Systematic Validation of AlphaFold-Predicted Interactomes with LUCIA

Mapping protein-protein interactions (PPIs) at structural resolution is essential for understanding cellular machinery. While tools like AlphaFold enable proteome-wide structural predictions, the field lacks high-throughput experimental methods to verify these predictions at scale and establish empirical thresholds for confidence metrics, such as the widely used interface predicted Template Modeling (ipTM) score.

We developed LUCIA (LUminescent Cell-free Interaction Assay), a rapid biochemical screening platform bypassing traditional cloning and protein expression to validate direct binary interactions within days. Applying this to herpesviruses, clinically relevant human pathogens with large proteomes, we generated an exhaustive computational interactome of 23,215 AlphaFold-predicted dimer models across three species (HSV-1, HCMV, and KSHV), accessible via our HerpesPPIs database.

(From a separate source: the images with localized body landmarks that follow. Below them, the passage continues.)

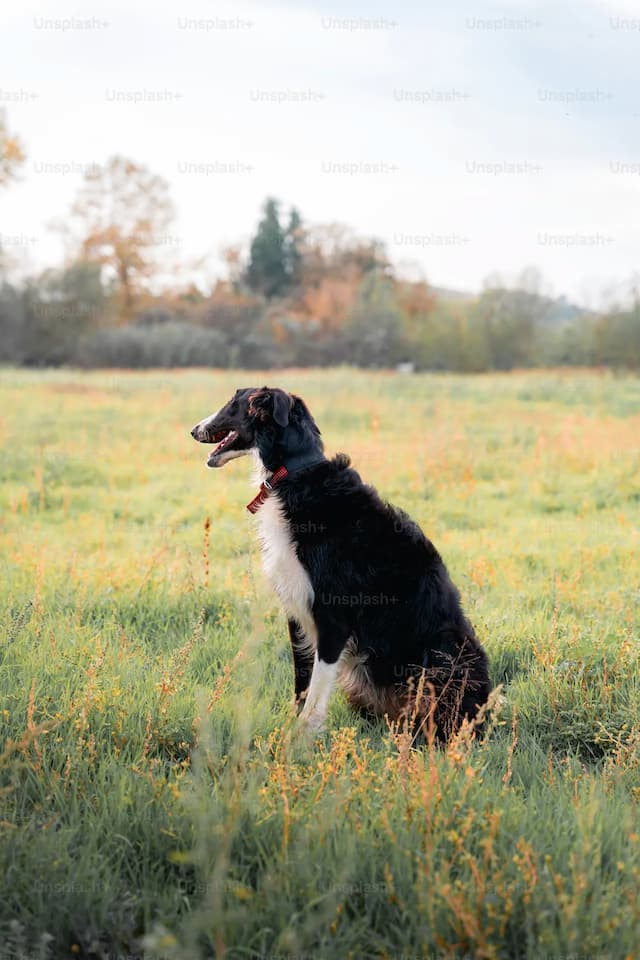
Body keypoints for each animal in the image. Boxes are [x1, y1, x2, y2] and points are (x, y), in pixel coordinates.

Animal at [190, 386, 490, 740]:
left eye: (233, 404)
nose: (193, 430)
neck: (295, 475)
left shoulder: (333, 617)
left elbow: (316, 692)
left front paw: (301, 738)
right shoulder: (296, 612)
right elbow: (301, 685)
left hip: (442, 653)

Using the HSV-1 interactome as a benchmark, testing 83 high-confidence predicted dimers with LUCIA yielded 23 novel, experimentally validated interactions. By calibrating AlphaFold metrics against this direct binding data, we demonstrated that an ipTM score ≥ 0.80 identifies bona fide interactions with a positive predictive value of 77%.

To demonstrate the functional power of this pipeline, we characterized a previously unknown interaction between HSV-1 UL42 and UL8, linking the viral DNA polymerase and helicase-primase complexes. Structure-guided mutations at the predicted and LUCIA-verified UL42-UL8 interface strongly reduced binding in vitro and completely abolished viral replication in cell culture.

Combining the scalable LUCIA platform with computational predictions enables researchers to rapidly translate atomic-level models into validated biological mechanisms without the need to solve experimental structures.